Key West: the extreme south
Before the arrival Flagler’s iron future, Key West had already enjoyed a colourful past. To the Spanish, it was Cayo Hueso, or Bone Key, named after the huge numbers of human remains found there. Once the United States took Florida, Cayo Hueso was sold to American private owners and developed by a succession of businessmen. Settlers were attracted by Key West’s maritime growth industries. Salvage was among the biggest since this part of the Atlantic proved famously fertile for shipwrecks.
The rise of the Conch Republic
European immigrants who washed up in Key West during the 19th century were dubbed ‘conchs’ by the local salty seadogs. All residents of the Keys tend to answer to that nickname today. In 1980, a bleak Cuban economy precipitated the so-called Mariel boatlift, in which over 125,000 Cuban exiles washed up in Florida. As part of the general reaction by authorities to this and surrounding events, the US Border Patrol situated a roadblock at Florida City two years later that effectively cut off the Keys from the rest of the United States.

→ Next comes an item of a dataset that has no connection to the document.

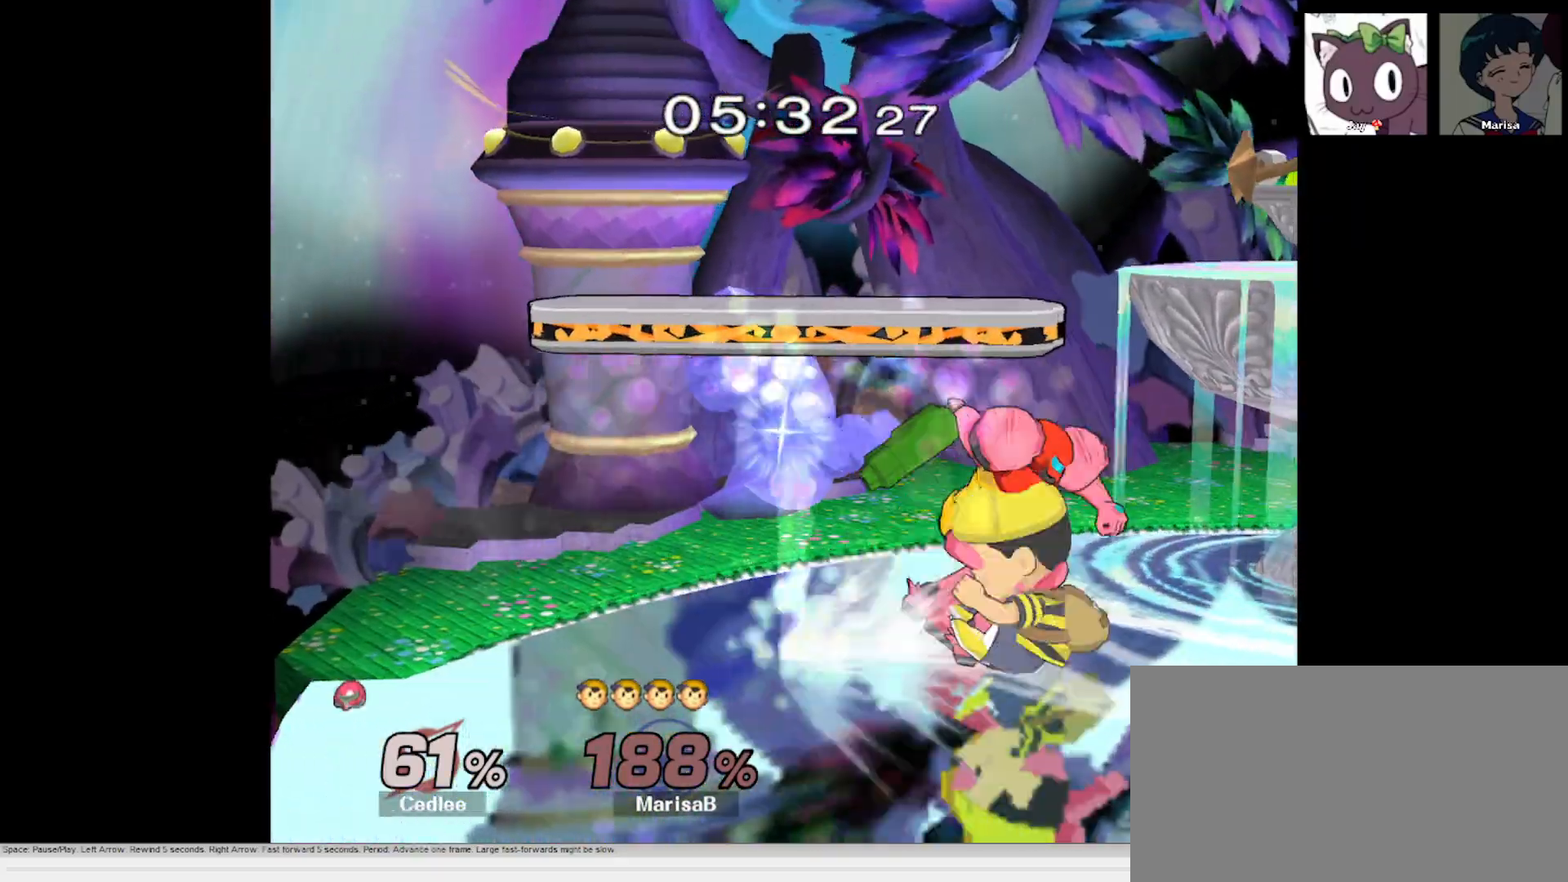
{"dt_ms": 1000, "buttons": [], "left_stick": "center", "right_stick": "center"}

Whilst vehicles were checked for drugs and illegal immigrants, the only two roads joining the Keys to the mainland were paralysed. Key West’s legal efforts to remove the roadblock failed. In an audacious attempt to gain publicity, and surmising that it might as well act as treated, Key West’s local government declared “independence” from the United States in April 1982. A finer tongue-in-cheek response to the situation there could not have been, and so the ‘Conch Republic’ was born. The roadblock was subsequently removed and the motto established: “we seceded where others failed”. Whilst the mock Republic continues to be celebrated by an annual parade and continues to live on for tourism’s sake, new protests arise from time to time that draw on the spirit of 1982.
In the shallows
The Key West National Wildlife Refuge consists of 26 small keys and the waters surrounding them.
We took a trip with Danger Charters into the protected areas on their sailing boat Danger’s Prize. Sailing around Key West can be a technical business. Though the port at Key West is deep enough to handle large cruise liners, out in the backcountry it’s easy to run aground in the shallows. Fortunately, the captain was very experienced and steered us through even as we passengers could lean over the side of boat and see the seabed at around waist height! First stop was a nursery for fish and spotted eagle rays. We donned mask, snorkel and fins and plunged in. The water was cold enough to require a shorty wetsuit.

In kayaks we rowed around Man Key, occasionally running aground on sandbanks. Very early on, our guide Brian was dumbfounded by the sight of a very rare bird for the area, the Roseate Spoonbill (Platalea ajaja). Soon after the Spoonbill had finally taken flight, we came across another rarity: a nurse shark almost static in the current. Brian managed carefully and safely to lift the chap clean out of the water for us all to see. It was a first for him, and obviously for the rest of us!